## Set exercise a
Answer these questions from the passage on New Zealand bank crisis management:
(i) In what year was the technical implementation of OBR achieved?
(ii) Up to what share of the banking group's total assets may covered bonds be issued?
(iii) To what percentage of Tier 1 parent capital must the Australian banks reduce their non-equity exposures?

D. Framework for Crisis Management, Recovery, and Resolution11

28. The prudential regime provides a number of triggers under which the RBNZ may apply failure resolution or crisis management powers. The RBNZ, for example, can issue a direction to a bank (following consent from the MoF) to take action to address a breach of prudential regulations. The RBNZ may also recommend to the MoF that a failing bank be placed under statutory management if the affairs of the bank are being conducted in a manner prejudicial to the soundness of the financial system. To the extent that the motivation for recommending statutory management is linked to an expectation that the bank in question is about to fail, then this recommendation may be tied to an explicit stabilization option – Open Bank Resolution (OBR) as discussed below.

29. OBR presents an option for the MoF between liquidation and bail-out of the failing bank. Under OBR, a failing bank is closed overnight, placed into statutory management, and subsequently reopened with a proportion of creditor funds frozen to cover anticipated losses remaining once shareholders’ interests have been extinguished, and with a government guarantee covering all current and future liabilities of the bank, save in respect of those liabilities that remain frozen. It ensures ongoing provision of liquidity to the financial system and continuity of critical services, while imposing losses on shareholders and creditors. The intent is to apply losses in line with the legal ranking of claims, and a public guarantee would be provided to prevent against bank runs. The public guarantee would cover all unfrozen balances and future obligations entered into by the statutory manager against further loss. Technical implementation of the policy was achieved in 2013. Banks have now pre-positioned their IT and other systems to enable them to effect the freezing of a portion of the transaction accounts of their customers and to then reopen and carry on business on the following business day.

E. Public Safety Net

30. The RBNZ has a statutory lender-of-last-resort role. The RBNZ may also lend to individual banks, given that it has the rights and powers of a natural person (section 5 of the RBNZ Act). To mitigate liquidity risks, the RBNZ introduced a prudential liquidity policy in 2010 designed to encourage banks to self-insure against funding-liquidity risks. The Australian parents could previously provide contingent funding to the New Zealand subsidiaries (under APRA’s APS 222) up to 50 percent of the parent’s Tier 1 capital. APRA has since tightened its prudential requirements relating to related party exposures to the New Zealand subsidiary banks. The Australian banks are required to reduce their non-equity exposures to 5 percent of Tier 1 parent capital. In addition, New Zealand banks are required to set up contingent funding arrangements that are secured by instruments that are exempt from resolution actions in New Zealand (such as covered bonds). Covered bonds (which may be issued up to 10 percent of the banking group’s total assets) were introduced to help manage and diversify funding liquidity in difficult financial market conditions. Banks started issuing covered bonds in 2010 due to difficult market conditions.

## Set exercise b
Please put the lines of the entries, from the line with "Rendered at 1500 by 1125 pixels." up to and including the last line of the entries, into a JSON list of strings, one string per line, with blank lines left out.

Visual layout entries
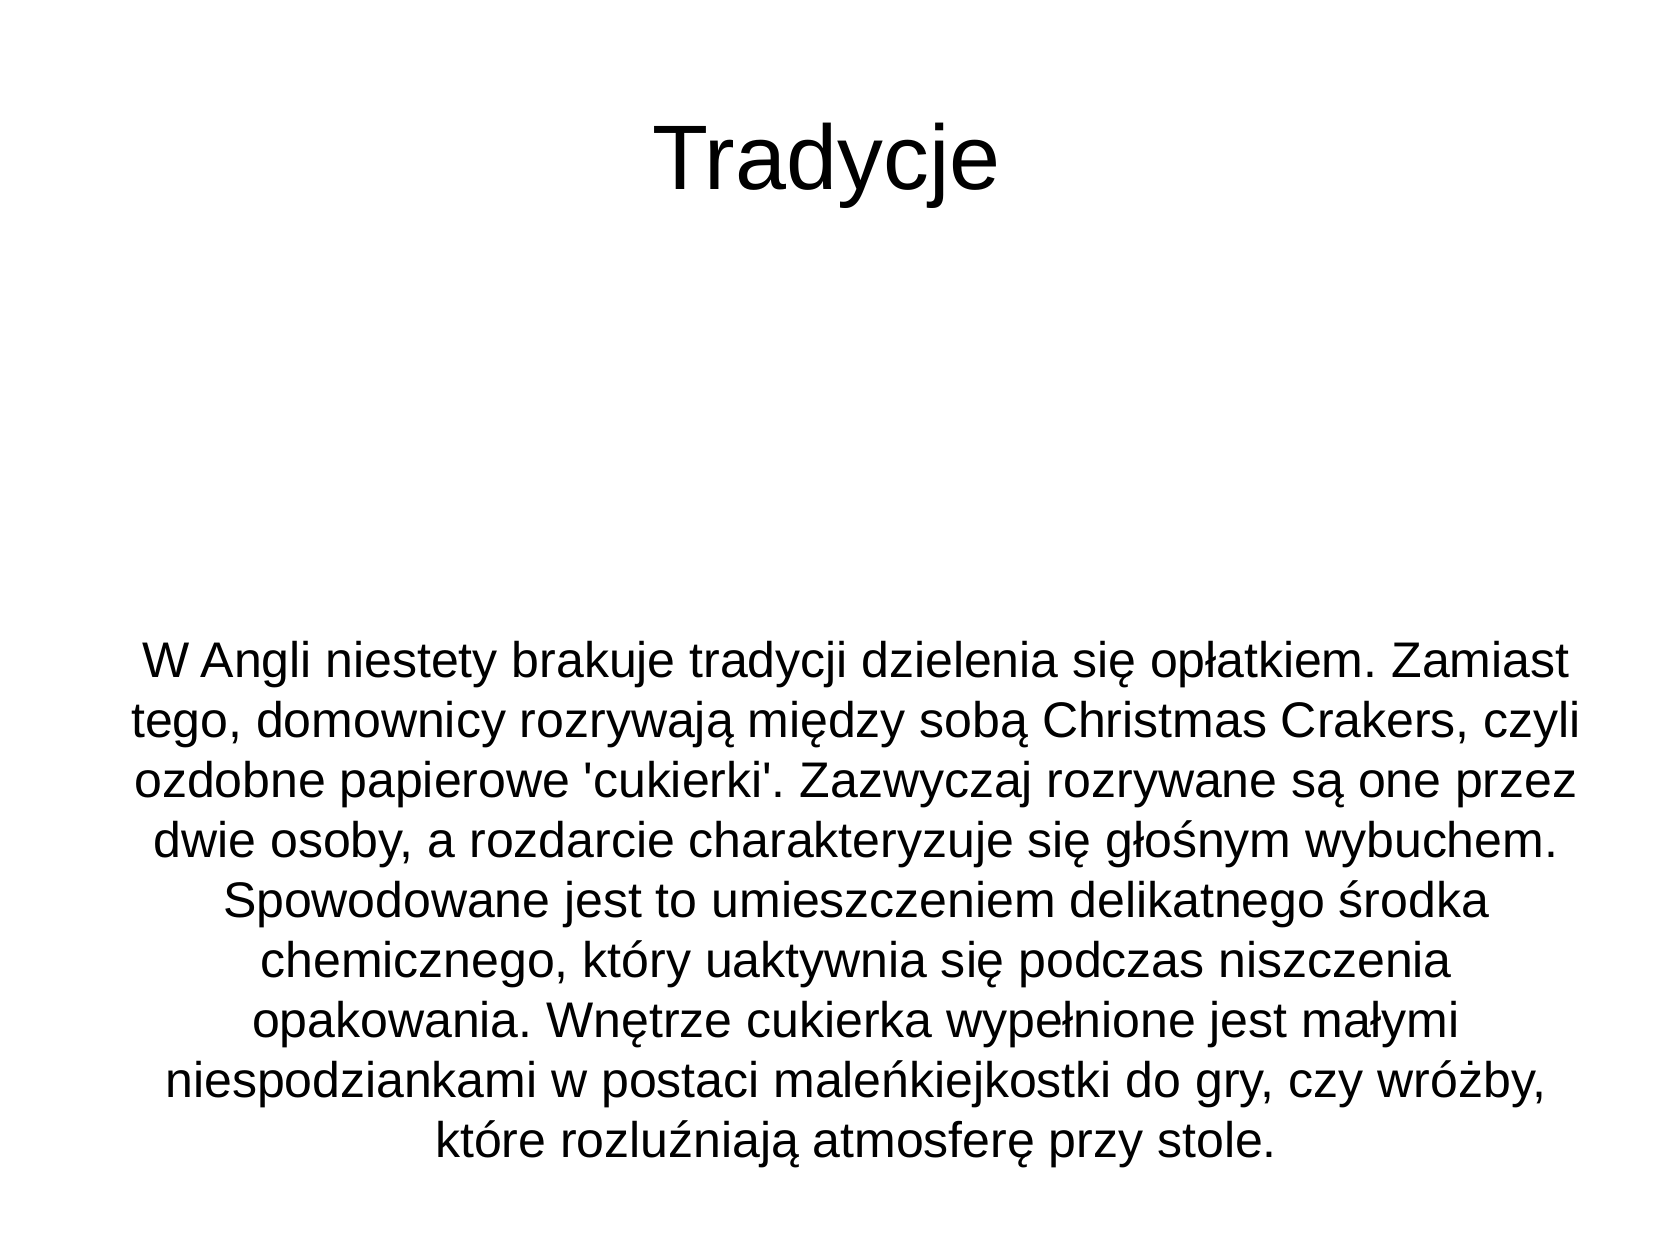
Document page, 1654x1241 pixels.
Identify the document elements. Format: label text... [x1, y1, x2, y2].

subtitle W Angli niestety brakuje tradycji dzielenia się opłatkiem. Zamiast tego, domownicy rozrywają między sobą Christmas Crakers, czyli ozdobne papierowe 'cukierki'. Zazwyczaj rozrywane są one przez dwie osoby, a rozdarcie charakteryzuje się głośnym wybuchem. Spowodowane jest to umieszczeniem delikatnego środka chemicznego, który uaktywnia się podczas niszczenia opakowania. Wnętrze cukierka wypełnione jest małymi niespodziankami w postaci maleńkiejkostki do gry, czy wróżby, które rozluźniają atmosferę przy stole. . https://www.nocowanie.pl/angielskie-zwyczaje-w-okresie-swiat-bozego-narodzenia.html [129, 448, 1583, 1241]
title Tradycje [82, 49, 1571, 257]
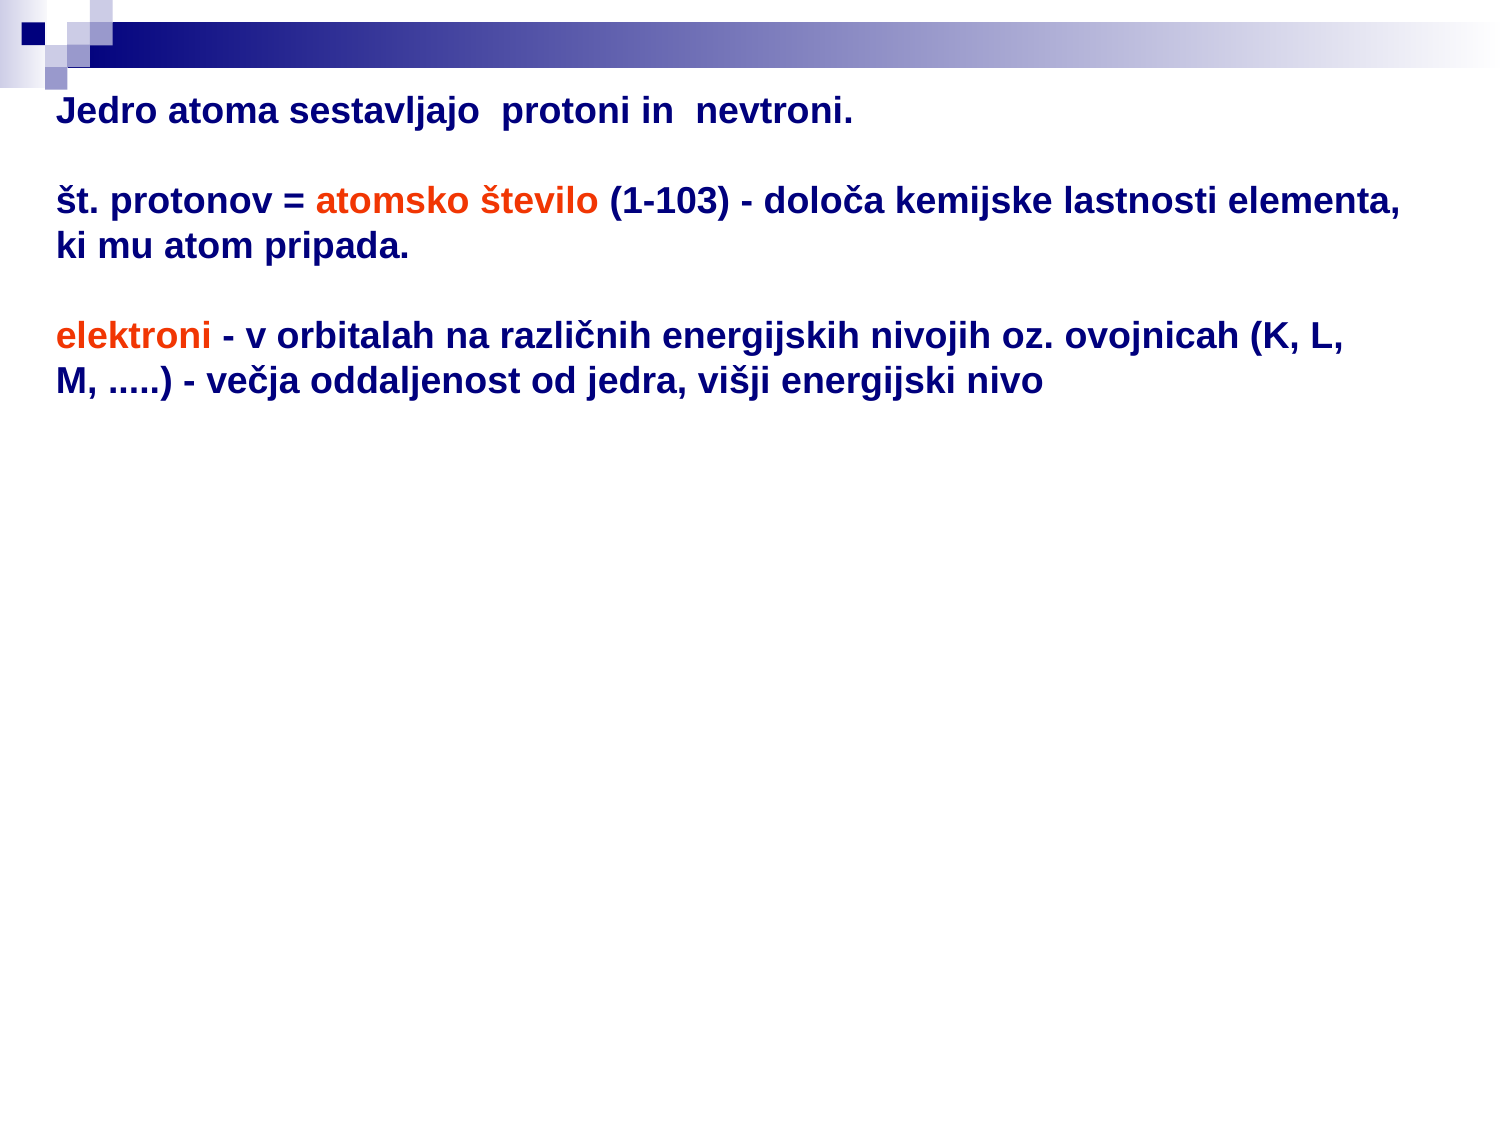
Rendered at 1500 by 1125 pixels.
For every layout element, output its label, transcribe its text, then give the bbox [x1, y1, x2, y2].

## Exercise answer a
(i) 2013
(ii) 10 percent
(iii) 5 percent

## Exercise answer b
[
  "Rendered at 1500 by 1125 pixels.",
  "For every layout element, output its label, transcribe its text, then give the bbox [x1, y1, x2, y2]."
]